Lars von Triers "Nymphomaniac": Maxima Culpa und Vulva
"Nymphomaniac" - Teil 1" ist kein Porno, sondern eine wilde, intellektuelle, psychologische, kulturelle Diskussion über Sex ohne Liebe. Dabei wird dem Zuschauer von Lars von Trier einiges zugemutet.
In einer der irritierendsten Sequenzen lässt sich das Teenie-Mädchen Joe (Stacy Martin) von möglichst vielen Männern auf einer Zugfahrt vögeln. Es ist ein Wettspiel mit ihrer Freundin. Es ist die klare Absage an jegliche Romantik. „Vergiss die Liebe“ ist der Untertitel des Films.

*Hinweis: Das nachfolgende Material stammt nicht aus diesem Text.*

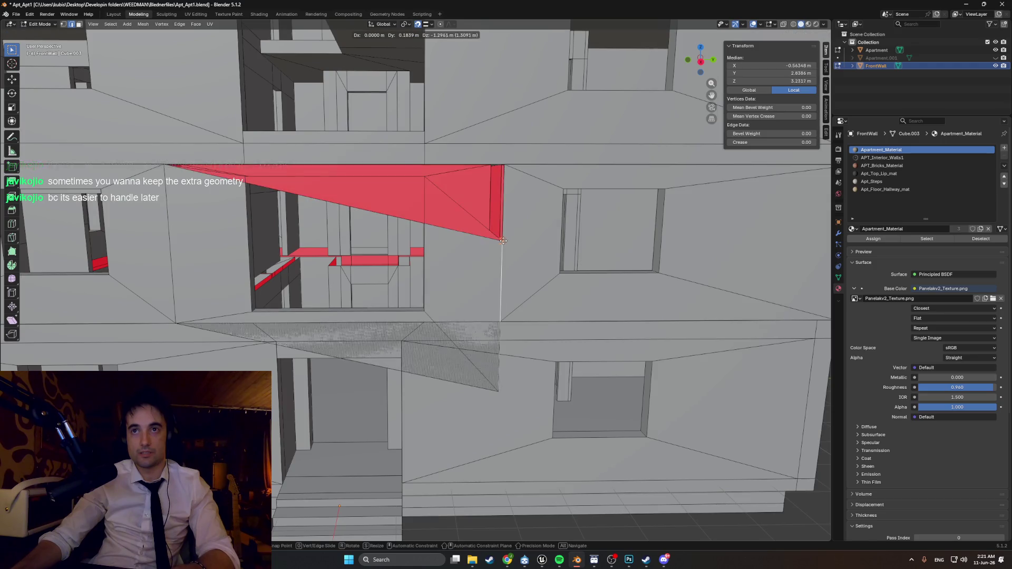
key(y)
click(501, 240)
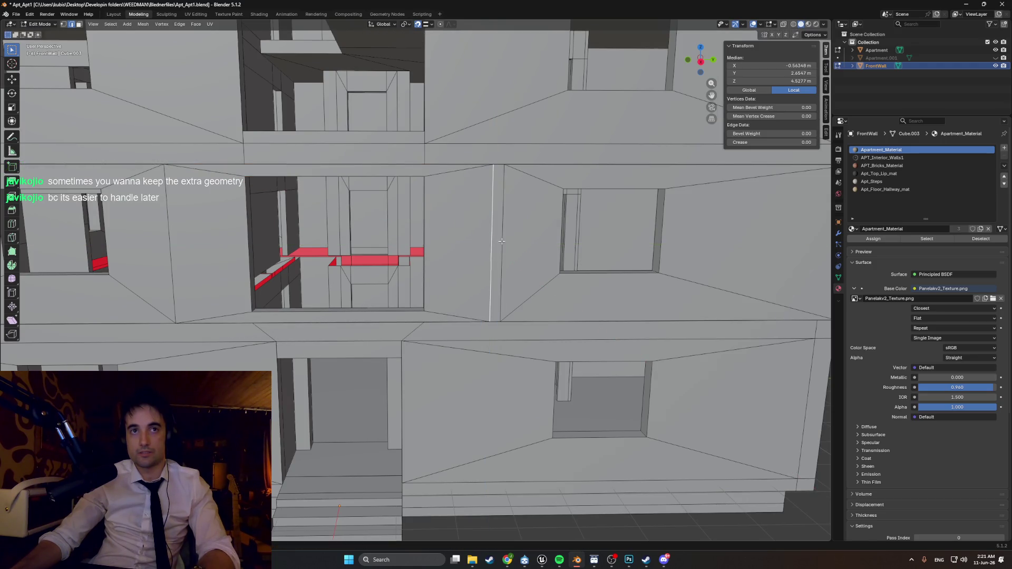
click(212, 249)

Lesen Sie auch: Ein ganz besonders wertvoller Porno Joe (jetzt: Charlotte Gainsbourg) erzählt das 35 Jahre später teetrinkend als eine Episode ihres nymphomanen Sexlebens. Auf ihrer Bettkante sitzt ein älterer Herr mit einem traurig-bubenhaftem Gesicht. Er hat die Blaugeschlagenene und Zusammengetretene aufgelesen und zu sich nach Hause gebracht. Er wird für eine Nacht ihr intellektueller Beichtvater. Das ist der Rahmen von „Nymphomaniac“. Sex und Gewalt sind klassische Lars von Trier-Themen, die aber psychologisch und frei von politischer Korrektheit durchleuchtet werden, so dass daraus niemals ein billig voyeuristischer Film werden kann. Auch „Nymphomaniac“ – geschickt als Vierstunden-Porno mit hohem Erregungspotenzial angekündigt – ist keine Ausnahme.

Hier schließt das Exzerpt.